# 6th Annual Texas State Wide Datsun/Nissan Car Show



## Devil280Z (Aug 26, 2004)

Hello all. The Capital Z of Texas Datsun/Nissan car show is on it's 6th year. This is the largest Datsun/Nissan/Infinity only car show in the state. The show is September the 18th at the Rudy's BBQ in Round Rock Texas. This show is open to any Datsun/Nissan/Infinity vehicle in any state of repair. You DO NOT need to have a concours quality show queen. You can even bring your work in progress, I am. Any way check here for details and I'll see you at the show.  
http://www.capitalzoftexas.com/archives/events/9.18.2004/show2004.php


----------



## Radioaktiv (Feb 12, 2004)

cool
thx for posting


----------



## Devil280Z (Aug 26, 2004)

Radioaktiv said:


> cool
> thx for posting


No problem. BTW you have about 2 weeks left.
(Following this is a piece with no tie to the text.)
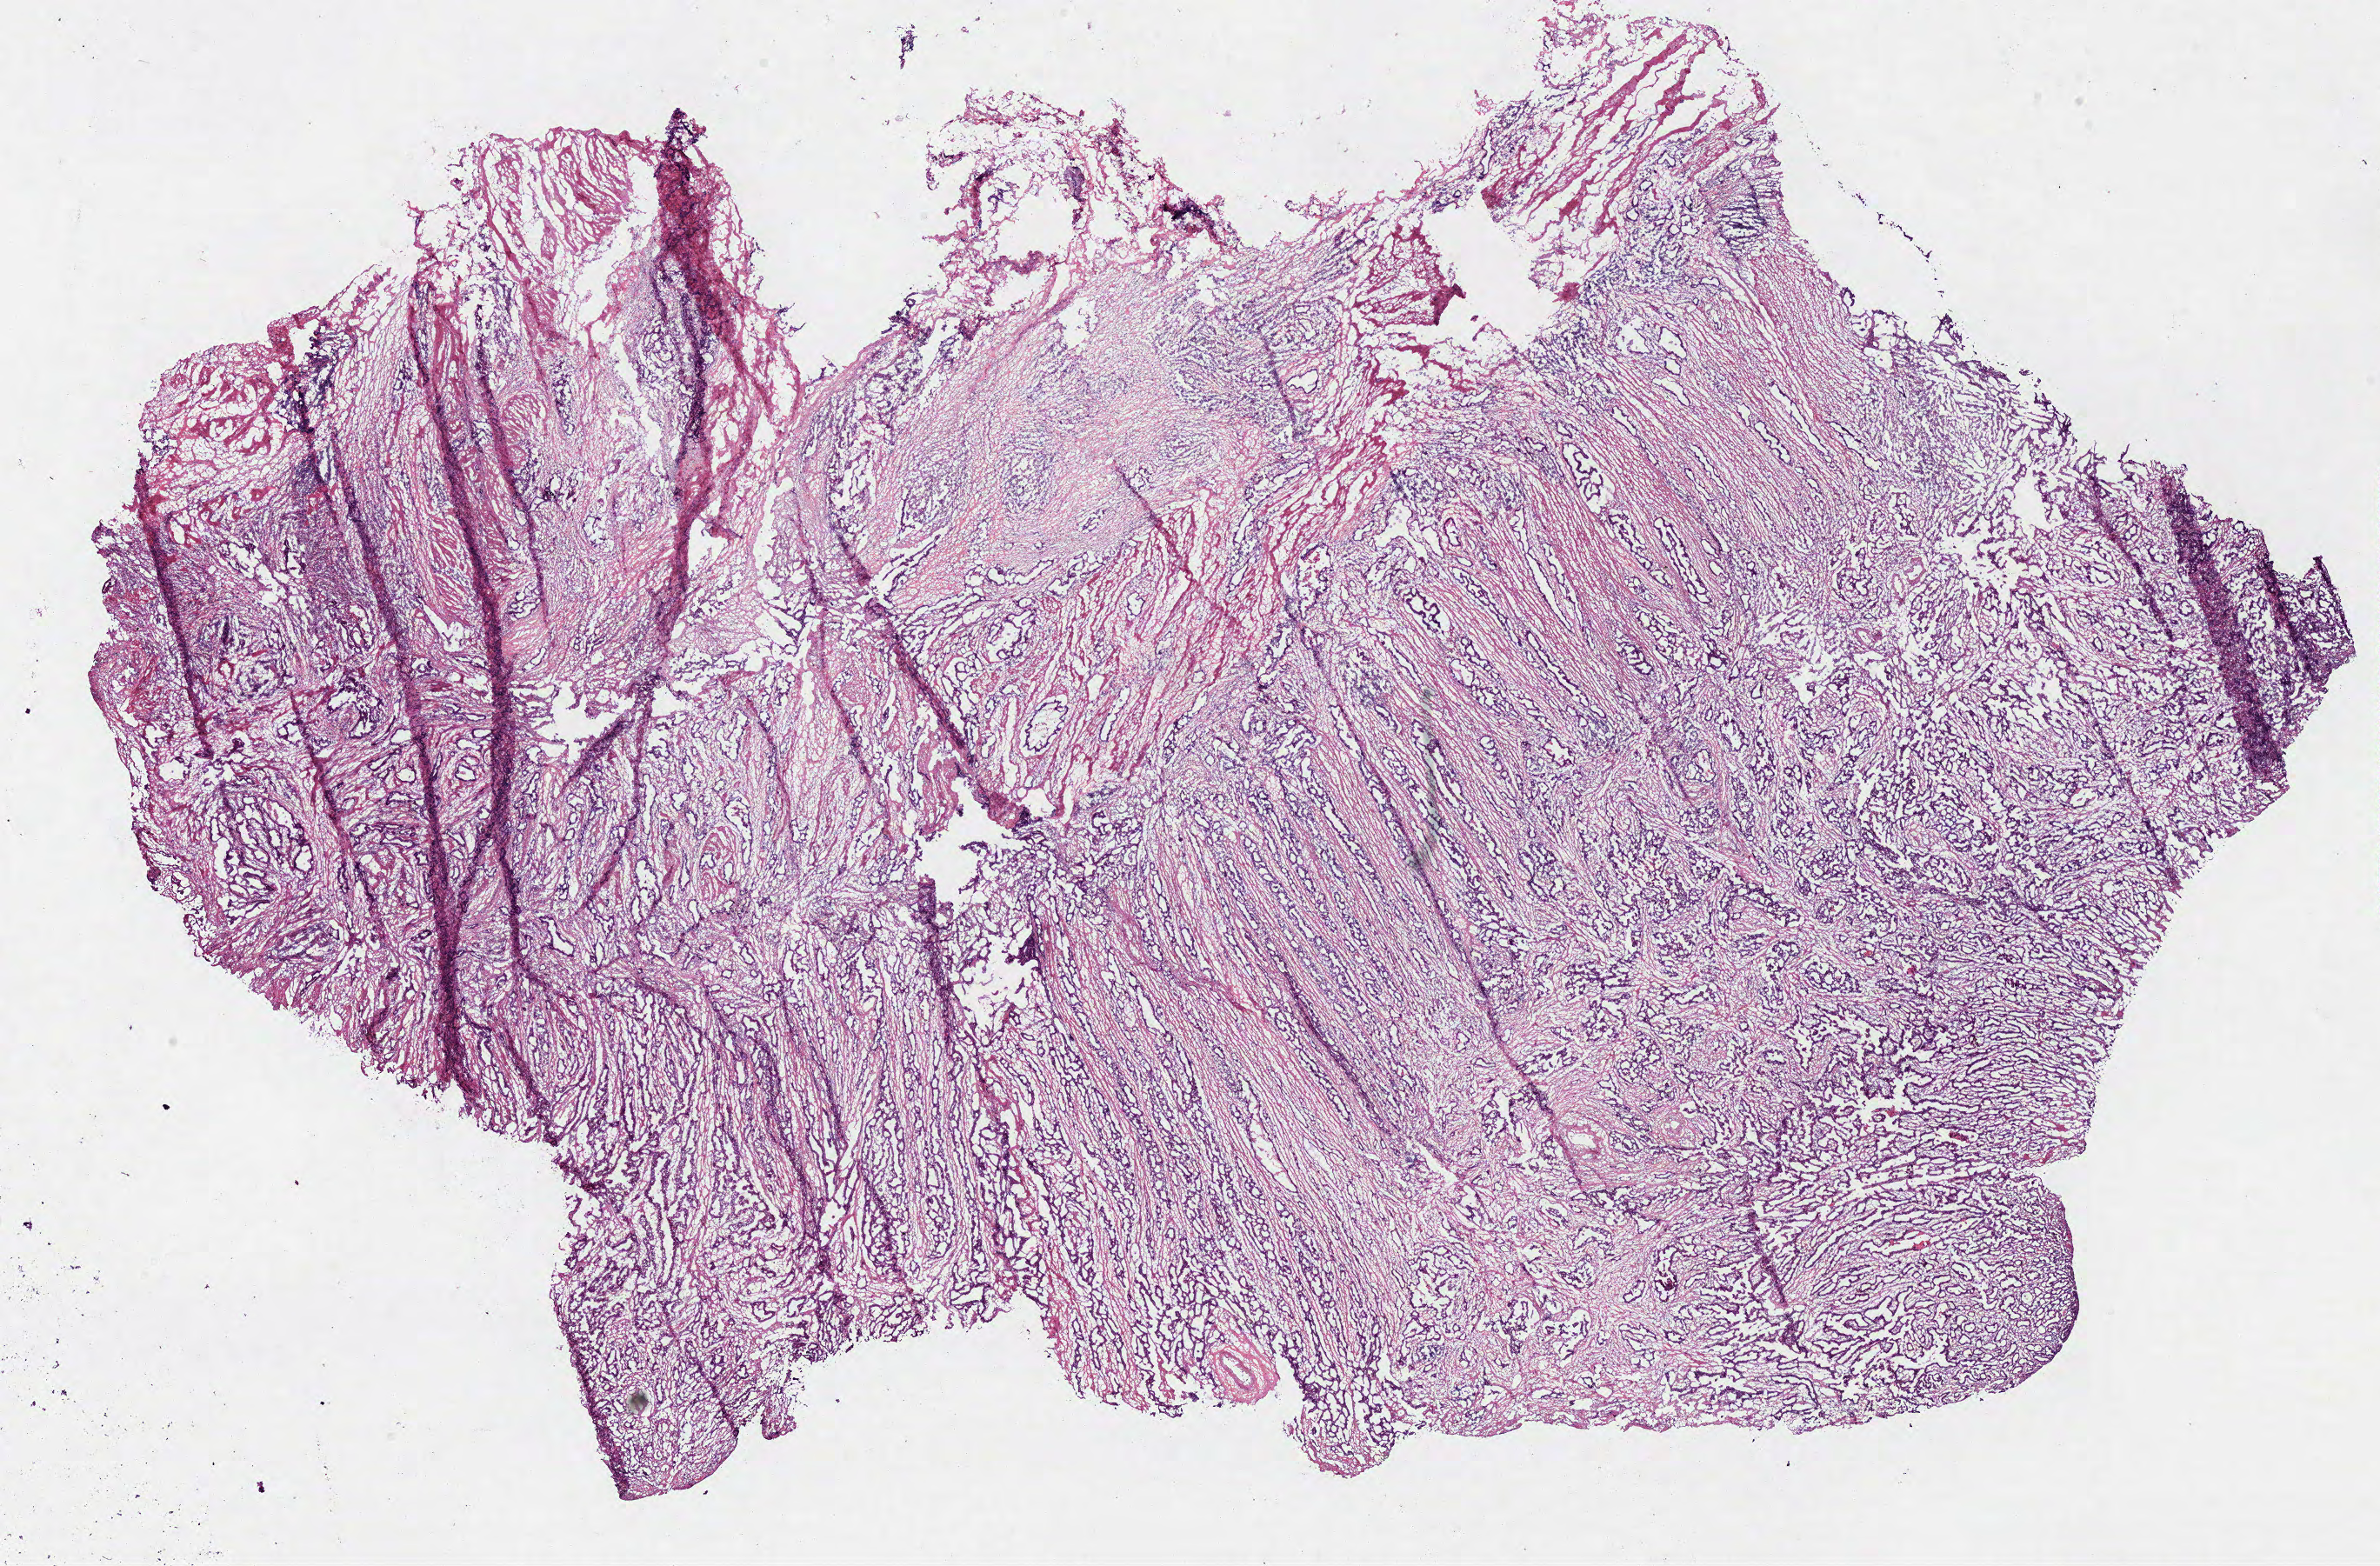
Digitized H&E tissue section (whole slide), a low-resolution overview of the entire scanned area, about 21.6 x 14.2 mm, frozen section from the top of the tissue portion, primary tumour sample from the rectum. Male, age 67 years at initial diagnosis. Composition of this section per pathologist review: tumour cells 95%, tumour nuclei 70%, stromal cells 4%, necrosis 1%. Inflammatory infiltration, as recorded: lymphocyte infiltration 10%.
Pathologic diagnosis: Adenocarcinoma, NOS (connective, subcutaneous and other soft tissues of abdomen). AJCC pathologic stage: IIA (7th edition).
If you live in Texas and love Nissans you need to be there. :thumbup:


----------



## Devil280Z (Aug 26, 2004)

You now have 3 Days till the show!
Here's a review of last years show.

http://www.nissanperformancemag.com/october03/texas_meet/


----------



## Radioaktiv (Feb 12, 2004)

damn
wish it was closer
i really wanna go


----------